Predicting, measuring and minimizing the effects of pesticides on farmland wildlife on intensively managed arable land in Britain.

Author Sotherton, N.W. & Rands, M.R.W.
Citation Sotherton, N.W. & Rands, M.R.W. (1987). Predicting, measuring and minimizing the effects of pesticides on farmland wildlife on intensively managed arable land in Britain. In: Greenhalgh, R. & Roberts, T.R. (eds) Pesticide Science and Biotechnology - Proceedings Sixth IUPAC (International Union of Pure and Applied Chemistry) Congress of Pesticide Chemistry: 433-436. Blackwell Scientific Publications, Oxford.

Abstract

The decline of the grey partridge (Perdix perdix L.) in Britain over the past thirty years is used to illustrate how it is thought that pesticides may have affected some species of farmland wildlife on intensively farmed areas of lowland Britain. Long-term monitoring studies are described that have been used to predict annual rates of chick mortality and how well these explain the observed declines of grey partridges.
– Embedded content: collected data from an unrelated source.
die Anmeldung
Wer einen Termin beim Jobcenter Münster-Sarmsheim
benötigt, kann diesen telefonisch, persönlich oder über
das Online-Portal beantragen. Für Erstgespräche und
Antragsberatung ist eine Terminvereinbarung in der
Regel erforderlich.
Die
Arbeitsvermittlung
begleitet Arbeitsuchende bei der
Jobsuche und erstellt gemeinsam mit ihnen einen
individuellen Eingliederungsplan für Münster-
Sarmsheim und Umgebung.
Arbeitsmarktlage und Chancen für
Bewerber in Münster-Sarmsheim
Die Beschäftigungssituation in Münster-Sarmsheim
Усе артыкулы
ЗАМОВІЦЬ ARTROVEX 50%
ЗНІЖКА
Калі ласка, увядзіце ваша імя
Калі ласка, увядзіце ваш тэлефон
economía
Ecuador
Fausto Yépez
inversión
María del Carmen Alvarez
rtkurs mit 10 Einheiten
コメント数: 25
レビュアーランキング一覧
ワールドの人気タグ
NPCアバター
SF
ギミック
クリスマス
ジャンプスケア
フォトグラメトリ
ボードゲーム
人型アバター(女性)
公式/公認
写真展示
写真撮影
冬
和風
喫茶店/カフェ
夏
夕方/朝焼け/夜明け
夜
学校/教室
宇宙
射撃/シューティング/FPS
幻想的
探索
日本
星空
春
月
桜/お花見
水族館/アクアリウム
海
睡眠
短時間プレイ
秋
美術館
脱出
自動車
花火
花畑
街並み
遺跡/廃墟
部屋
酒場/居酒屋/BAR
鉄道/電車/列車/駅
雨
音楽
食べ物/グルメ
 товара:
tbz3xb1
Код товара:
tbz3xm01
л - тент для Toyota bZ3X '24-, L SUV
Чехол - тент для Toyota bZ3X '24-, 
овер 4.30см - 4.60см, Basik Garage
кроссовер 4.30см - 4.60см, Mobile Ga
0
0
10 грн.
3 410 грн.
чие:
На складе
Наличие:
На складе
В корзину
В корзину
Two methods are investigated to minimize the effects of pesticides on farmland wildlife.

I. The screening of compounds to assess the extent of the spectrum of activity against non-pest, non-target insects. Combined laboratory and field trials are described in a screening process and two examples are cited.

2. The modification of pesticide use on small areas of cereal fields for the benefit of farmland wildlife. This involves the exclusion of certain pesticides at certain times of the year on limited areas of cereal fields.